I ate a gingersnap today. It was stale, but I dipped it in coffee and it tasted pretty good. And then the guilt hit me--a cookie is not on the diet I've sort of invented for myself--no bread or rice or pasta, only occasional potatoes, no ice cream sundae every night (okay, I really was doing that, but they were very small sundaes), and no bread and butter at ten o'clock at night (especially bad, since the kids always say, "Have a little bread with your butter, Mom--I really like butter). And no eating after seven or eight at night. I don't weigh daily, so I have no idea if its working or not, but I feel better about myself and feel thinner--which of course can be horribly misleading. I also heard the other day about a woman who lost 40 lbs. in ten months or so by doing yoga faithfully--and I'm doing that, though not daily. I alternate with my bike so that I get the cardio--I do four miles in 20 minutes at an average of 11 mph and at the second level of resistance. No one has told me if that's good or bad, but it seems pretty good to me. So then tonight I had that ice cream sundae--hey, its Friday and I needed a splurge. I feel much more guilty about the gingersnap than I do the sundae--no carbs there!

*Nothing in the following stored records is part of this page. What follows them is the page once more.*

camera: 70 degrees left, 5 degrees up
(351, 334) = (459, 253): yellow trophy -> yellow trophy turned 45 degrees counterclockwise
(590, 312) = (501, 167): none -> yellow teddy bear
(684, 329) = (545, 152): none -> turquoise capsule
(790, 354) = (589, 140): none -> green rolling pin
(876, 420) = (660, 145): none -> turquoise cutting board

This weekend I'll cook meals pretty much on my diet--open-faced egg-salad sandwiches with smoked salmon and fresh tarragon, accompanied by gazpacho, tomorrow night for old and dear friends, and Sunday a leg of lamb with a potato/onion/tomato something--you put the vegetables in a baking dish, layering with thyme, then put the lamb over it on a cake rack and roast the whole thing, so the drippings go down into the vegetables. This is in part a splurge for me--we frequently had leg of lamb when I was a child, and I love a cold lamb sandwich--and a thank-you to my neighbor Jay for taking Scooby to the groomers.

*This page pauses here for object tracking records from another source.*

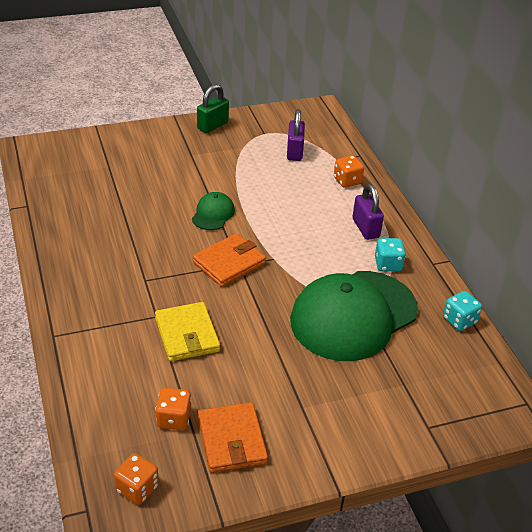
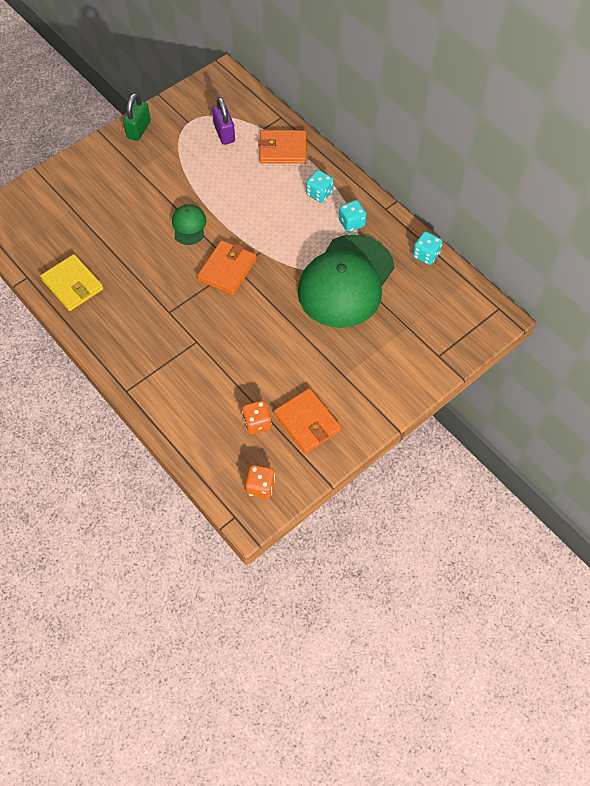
camera: 20 degrees left, 20 degrees up
(187, 334) = (229, 348): yellow wallet -> yellow wallet (73, 284)
(347, 181) = (283, 149): orange dice -> orange wallet
(365, 228) = (319, 193): purple padlock -> turquoise dice

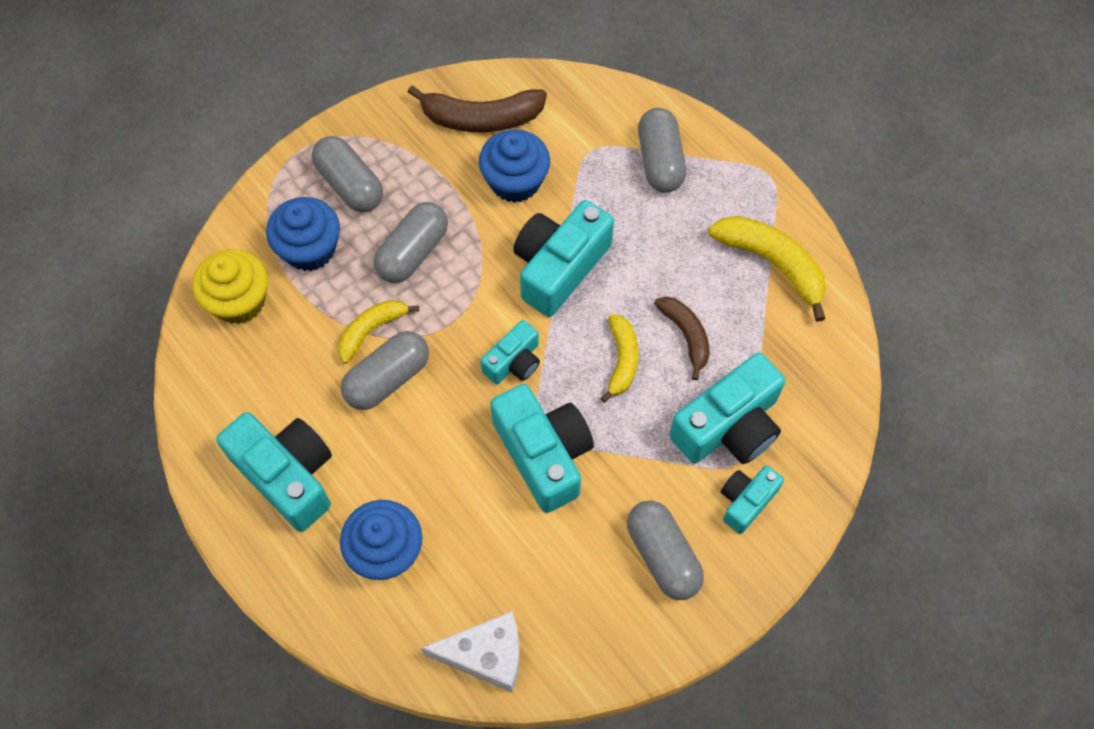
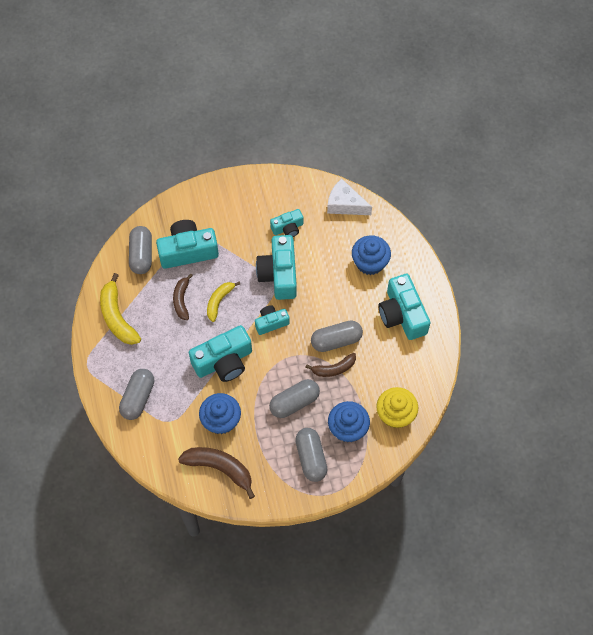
camera: 155 degrees left, 0 degrees up
(371, 331) = (334, 368): yellow banana -> brown banana
(663, 556) = (250, 211): grey capsule -> grey capsule (141, 255)
(746, 501) = (200, 217): turquoise camera -> turquoise camera (288, 228)

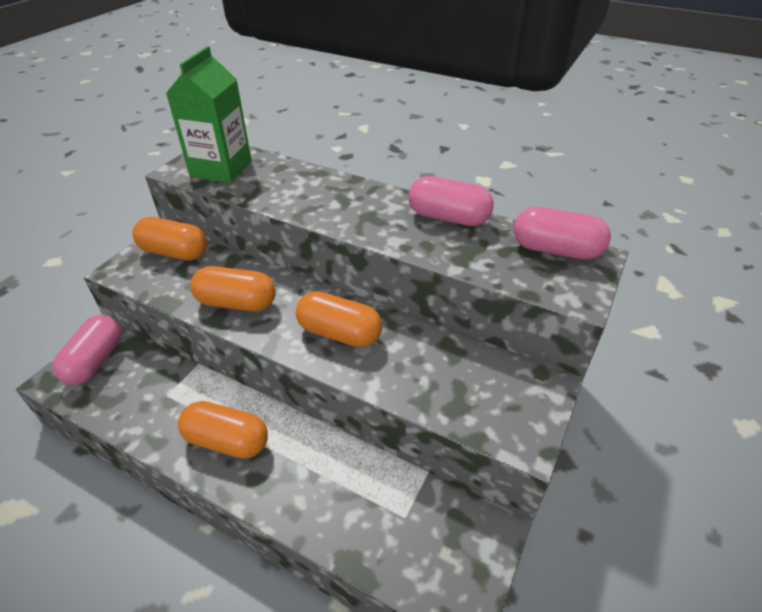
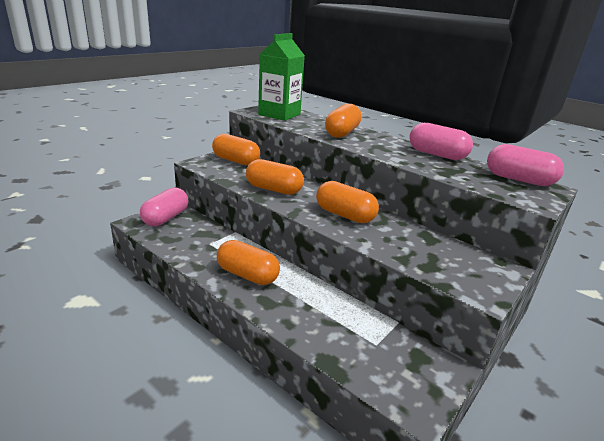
camera: 10 degrees right, 15 degrees down
(315, 195) = (342, 133): none -> orange capsule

The AgentQuest listserv that I'm on has been kicking around the term "postmenopausal woman." One of the writers wanted to use it to describe her heroine in a pitch to an agent, but most of the others felt the word was a pejorative and conjured up bad imagees. The originator replied she meant it to imply zest for life and later explained how wonderful her life has been since 50. I totally agree with her--these are the happiest times of my life.
Fridays are sort of like my vacation. I worked this morning and did a lot of planning for the spring '09 season (we have to work way ahead), went to one grocery (another tomorrow), and did manage to go through a very short (56 pages) manuscript for the second time. But tonight I'm indulging, reading the Deborah Crombie novel I bought earlier in the week and enjoying it, though I have some questions about structure. I've been embroiled in an e-mail argument with an old friend in El Paso about Cormac McCarthy--a recent article, by another friend of mine, suggested that McCarthy ought to go back to being a recluse instead of appearing all over the place on Oprah, etc. My El Paso friend found that mean-spirited and launched a lively defense of McCarthy and his brilliance as a writer. Frankly I've never thought that--he's way too bloody and graphic in his violence for me, and I thought All the Pretty Horses was affected rather than natural. Besides, his emergence as a media star after years of shunning everything public has a sort of unbelievable air about it--like his agent convinced him. But my friend beat me down, and I finally agreed to disagree. I talk with people who think McCarthy's work is great, but I also talk with as many or more who have no interest in hm. The world of literature is amazingly lively.